What you should do ->
Reproduce the data below word for word, starting at its first line and ending at the line that contains "What is the highest", with both of those lines included.

Data section ->

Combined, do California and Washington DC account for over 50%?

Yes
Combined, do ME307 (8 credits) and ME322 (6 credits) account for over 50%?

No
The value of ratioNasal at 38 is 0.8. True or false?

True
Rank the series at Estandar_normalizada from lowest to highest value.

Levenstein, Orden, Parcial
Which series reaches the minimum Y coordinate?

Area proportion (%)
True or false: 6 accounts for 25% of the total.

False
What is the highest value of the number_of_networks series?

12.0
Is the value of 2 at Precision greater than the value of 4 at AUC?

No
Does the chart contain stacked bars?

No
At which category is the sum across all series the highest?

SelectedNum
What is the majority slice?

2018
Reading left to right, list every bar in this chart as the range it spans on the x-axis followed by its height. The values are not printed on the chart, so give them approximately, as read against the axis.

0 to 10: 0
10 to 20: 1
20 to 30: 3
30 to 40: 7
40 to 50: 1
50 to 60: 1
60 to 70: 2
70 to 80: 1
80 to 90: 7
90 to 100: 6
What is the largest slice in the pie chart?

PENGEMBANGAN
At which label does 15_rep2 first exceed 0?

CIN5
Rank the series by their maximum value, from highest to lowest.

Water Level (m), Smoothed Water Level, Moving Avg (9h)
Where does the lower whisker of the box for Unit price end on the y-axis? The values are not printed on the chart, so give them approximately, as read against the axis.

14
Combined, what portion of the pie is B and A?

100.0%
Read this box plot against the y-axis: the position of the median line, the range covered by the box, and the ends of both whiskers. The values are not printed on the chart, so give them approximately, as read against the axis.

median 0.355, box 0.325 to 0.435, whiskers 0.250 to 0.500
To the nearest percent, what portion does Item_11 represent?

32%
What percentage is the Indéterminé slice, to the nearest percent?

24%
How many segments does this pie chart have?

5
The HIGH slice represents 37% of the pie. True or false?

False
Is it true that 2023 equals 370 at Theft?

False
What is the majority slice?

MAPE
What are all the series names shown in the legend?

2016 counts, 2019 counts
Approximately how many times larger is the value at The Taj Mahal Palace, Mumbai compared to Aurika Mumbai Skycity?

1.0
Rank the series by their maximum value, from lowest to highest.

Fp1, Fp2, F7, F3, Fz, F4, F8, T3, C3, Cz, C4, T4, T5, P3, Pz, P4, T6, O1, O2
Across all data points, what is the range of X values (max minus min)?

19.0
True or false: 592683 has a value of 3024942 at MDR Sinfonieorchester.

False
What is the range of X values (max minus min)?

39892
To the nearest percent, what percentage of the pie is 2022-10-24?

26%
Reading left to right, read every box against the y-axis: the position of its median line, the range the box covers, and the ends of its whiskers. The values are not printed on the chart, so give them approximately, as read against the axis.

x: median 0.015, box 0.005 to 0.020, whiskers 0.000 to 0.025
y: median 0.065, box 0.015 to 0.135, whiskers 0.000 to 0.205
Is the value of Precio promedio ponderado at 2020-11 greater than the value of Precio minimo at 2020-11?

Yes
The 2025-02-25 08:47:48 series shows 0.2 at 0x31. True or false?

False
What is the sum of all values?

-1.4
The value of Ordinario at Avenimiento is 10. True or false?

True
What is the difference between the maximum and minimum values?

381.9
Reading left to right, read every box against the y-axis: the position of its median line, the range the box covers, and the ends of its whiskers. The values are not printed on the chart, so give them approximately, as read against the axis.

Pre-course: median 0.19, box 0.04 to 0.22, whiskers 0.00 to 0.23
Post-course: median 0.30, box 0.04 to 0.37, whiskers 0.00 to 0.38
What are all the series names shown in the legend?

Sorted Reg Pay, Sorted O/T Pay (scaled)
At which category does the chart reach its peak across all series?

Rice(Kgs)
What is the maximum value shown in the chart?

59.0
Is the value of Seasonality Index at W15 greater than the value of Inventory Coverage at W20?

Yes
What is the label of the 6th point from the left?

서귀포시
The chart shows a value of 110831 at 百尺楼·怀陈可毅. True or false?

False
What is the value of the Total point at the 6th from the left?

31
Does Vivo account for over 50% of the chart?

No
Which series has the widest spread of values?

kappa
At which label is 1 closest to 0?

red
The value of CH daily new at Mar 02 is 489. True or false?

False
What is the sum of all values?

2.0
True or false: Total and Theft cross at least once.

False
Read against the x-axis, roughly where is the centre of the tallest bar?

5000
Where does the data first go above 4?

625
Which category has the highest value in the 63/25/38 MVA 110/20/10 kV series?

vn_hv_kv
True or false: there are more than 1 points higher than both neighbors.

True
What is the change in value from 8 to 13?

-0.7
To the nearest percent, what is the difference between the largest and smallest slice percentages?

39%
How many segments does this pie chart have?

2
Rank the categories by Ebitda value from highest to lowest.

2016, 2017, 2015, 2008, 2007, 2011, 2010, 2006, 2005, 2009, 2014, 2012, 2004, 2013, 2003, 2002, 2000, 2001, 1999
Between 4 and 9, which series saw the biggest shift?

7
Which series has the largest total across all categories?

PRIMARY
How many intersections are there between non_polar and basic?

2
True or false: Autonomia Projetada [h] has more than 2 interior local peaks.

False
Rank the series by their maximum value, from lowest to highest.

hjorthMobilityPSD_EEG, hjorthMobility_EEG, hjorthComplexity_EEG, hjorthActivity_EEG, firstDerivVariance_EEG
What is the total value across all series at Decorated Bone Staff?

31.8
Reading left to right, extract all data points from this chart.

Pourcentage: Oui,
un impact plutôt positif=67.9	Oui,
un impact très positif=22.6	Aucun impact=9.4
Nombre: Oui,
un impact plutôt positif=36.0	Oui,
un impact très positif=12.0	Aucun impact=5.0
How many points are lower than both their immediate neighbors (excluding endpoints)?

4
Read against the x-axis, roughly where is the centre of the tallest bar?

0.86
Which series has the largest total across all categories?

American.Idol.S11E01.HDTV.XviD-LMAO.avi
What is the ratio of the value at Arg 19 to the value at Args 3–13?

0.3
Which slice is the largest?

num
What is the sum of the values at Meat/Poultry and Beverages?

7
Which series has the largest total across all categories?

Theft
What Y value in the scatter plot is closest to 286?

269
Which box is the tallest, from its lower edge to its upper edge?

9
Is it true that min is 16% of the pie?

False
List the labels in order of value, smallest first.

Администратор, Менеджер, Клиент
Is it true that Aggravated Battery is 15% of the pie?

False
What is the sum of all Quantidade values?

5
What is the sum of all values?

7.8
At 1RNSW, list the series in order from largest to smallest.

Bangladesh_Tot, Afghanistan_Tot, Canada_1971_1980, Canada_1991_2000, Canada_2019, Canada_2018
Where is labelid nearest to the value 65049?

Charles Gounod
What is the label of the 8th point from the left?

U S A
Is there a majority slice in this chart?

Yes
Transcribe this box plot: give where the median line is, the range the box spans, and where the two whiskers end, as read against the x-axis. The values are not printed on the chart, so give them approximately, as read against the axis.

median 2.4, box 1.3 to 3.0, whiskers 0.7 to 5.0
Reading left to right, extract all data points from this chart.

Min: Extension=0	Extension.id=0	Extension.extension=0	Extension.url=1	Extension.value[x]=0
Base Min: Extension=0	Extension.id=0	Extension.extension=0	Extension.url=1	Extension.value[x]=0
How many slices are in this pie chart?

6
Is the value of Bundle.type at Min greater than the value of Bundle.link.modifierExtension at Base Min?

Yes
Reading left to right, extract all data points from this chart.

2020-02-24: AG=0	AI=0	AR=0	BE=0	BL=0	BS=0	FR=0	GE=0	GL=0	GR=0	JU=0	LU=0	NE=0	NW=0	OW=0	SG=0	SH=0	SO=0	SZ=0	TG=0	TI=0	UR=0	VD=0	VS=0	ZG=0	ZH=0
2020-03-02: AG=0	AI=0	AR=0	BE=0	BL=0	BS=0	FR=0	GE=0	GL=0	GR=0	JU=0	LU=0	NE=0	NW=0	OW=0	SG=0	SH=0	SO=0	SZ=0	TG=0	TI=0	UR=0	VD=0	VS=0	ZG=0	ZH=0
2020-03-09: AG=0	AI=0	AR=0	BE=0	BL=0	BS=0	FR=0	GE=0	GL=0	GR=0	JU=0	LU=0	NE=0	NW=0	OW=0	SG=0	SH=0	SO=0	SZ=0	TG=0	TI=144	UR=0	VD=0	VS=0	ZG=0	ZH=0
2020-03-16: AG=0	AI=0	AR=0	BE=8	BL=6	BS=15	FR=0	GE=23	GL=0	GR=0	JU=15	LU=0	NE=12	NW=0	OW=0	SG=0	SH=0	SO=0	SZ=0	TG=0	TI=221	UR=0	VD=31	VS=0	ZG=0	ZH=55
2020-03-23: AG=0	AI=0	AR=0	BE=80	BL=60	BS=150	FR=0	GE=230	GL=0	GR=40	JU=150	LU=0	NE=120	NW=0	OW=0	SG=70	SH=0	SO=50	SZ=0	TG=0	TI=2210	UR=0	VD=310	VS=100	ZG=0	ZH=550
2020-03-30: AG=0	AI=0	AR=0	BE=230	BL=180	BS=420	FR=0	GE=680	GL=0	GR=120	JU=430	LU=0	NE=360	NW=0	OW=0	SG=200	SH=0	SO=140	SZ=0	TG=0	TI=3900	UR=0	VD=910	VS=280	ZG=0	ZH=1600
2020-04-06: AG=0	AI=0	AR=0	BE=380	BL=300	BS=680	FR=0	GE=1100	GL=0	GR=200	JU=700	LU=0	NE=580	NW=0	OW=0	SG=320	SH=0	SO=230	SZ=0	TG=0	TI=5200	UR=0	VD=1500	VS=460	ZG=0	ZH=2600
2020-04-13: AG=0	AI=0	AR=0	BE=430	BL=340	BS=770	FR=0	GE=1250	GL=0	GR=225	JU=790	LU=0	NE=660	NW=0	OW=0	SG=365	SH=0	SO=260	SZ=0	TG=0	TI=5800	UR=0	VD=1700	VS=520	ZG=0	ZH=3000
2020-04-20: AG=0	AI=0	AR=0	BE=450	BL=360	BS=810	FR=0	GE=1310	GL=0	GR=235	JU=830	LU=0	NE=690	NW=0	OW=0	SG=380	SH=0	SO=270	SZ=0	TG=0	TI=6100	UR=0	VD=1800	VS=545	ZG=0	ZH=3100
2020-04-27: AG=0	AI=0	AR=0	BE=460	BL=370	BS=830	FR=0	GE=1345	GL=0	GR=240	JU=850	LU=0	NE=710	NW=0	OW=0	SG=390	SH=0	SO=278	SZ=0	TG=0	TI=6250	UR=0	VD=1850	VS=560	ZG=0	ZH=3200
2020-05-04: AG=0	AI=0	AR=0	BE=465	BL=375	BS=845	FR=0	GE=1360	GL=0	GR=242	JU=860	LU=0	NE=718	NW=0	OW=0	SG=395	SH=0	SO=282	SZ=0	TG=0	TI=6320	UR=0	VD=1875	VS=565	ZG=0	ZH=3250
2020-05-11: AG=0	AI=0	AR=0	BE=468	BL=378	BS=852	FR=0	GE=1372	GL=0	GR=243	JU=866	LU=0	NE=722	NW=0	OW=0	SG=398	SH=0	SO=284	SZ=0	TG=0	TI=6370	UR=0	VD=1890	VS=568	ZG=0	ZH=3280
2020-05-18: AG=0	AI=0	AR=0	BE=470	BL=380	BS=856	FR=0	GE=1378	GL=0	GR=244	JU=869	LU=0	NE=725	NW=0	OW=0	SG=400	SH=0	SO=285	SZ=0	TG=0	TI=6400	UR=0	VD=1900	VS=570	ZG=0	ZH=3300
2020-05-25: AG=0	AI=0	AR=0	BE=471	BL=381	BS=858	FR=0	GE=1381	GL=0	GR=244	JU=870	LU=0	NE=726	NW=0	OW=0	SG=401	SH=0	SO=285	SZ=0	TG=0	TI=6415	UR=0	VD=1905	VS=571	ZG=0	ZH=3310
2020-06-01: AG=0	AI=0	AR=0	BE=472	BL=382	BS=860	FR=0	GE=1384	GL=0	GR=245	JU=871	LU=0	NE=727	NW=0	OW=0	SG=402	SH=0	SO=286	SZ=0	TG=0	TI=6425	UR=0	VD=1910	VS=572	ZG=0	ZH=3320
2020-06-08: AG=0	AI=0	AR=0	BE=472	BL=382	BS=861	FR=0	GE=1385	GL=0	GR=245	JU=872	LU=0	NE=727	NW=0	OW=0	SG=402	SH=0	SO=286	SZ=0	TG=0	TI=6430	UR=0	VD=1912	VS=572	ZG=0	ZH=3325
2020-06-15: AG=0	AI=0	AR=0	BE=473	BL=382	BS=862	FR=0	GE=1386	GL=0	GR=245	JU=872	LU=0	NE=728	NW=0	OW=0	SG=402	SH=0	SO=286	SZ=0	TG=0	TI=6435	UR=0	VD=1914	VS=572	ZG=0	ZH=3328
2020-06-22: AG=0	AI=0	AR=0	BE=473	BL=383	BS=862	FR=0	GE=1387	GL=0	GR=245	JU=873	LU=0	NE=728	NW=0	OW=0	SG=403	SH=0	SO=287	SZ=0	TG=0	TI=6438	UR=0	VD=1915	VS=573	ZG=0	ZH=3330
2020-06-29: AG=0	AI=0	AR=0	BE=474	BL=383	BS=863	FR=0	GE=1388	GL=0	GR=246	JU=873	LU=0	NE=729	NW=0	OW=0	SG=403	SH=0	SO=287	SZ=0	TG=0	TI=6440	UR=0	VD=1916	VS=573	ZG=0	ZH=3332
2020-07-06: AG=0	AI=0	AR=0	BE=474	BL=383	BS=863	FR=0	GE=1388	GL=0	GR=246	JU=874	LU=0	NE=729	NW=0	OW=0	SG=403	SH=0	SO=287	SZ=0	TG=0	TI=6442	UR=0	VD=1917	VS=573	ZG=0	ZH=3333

Task solution ->
Combined, do California and Washington DC account for over 50%?

Yes
Combined, do ME307 (8 credits) and ME322 (6 credits) account for over 50%?

No
The value of ratioNasal at 38 is 0.8. True or false?

True
Rank the series at Estandar_normalizada from lowest to highest value.

Levenstein, Orden, Parcial
Which series reaches the minimum Y coordinate?

Area proportion (%)
True or false: 6 accounts for 25% of the total.

False
What is the highest value of the number_of_networks series?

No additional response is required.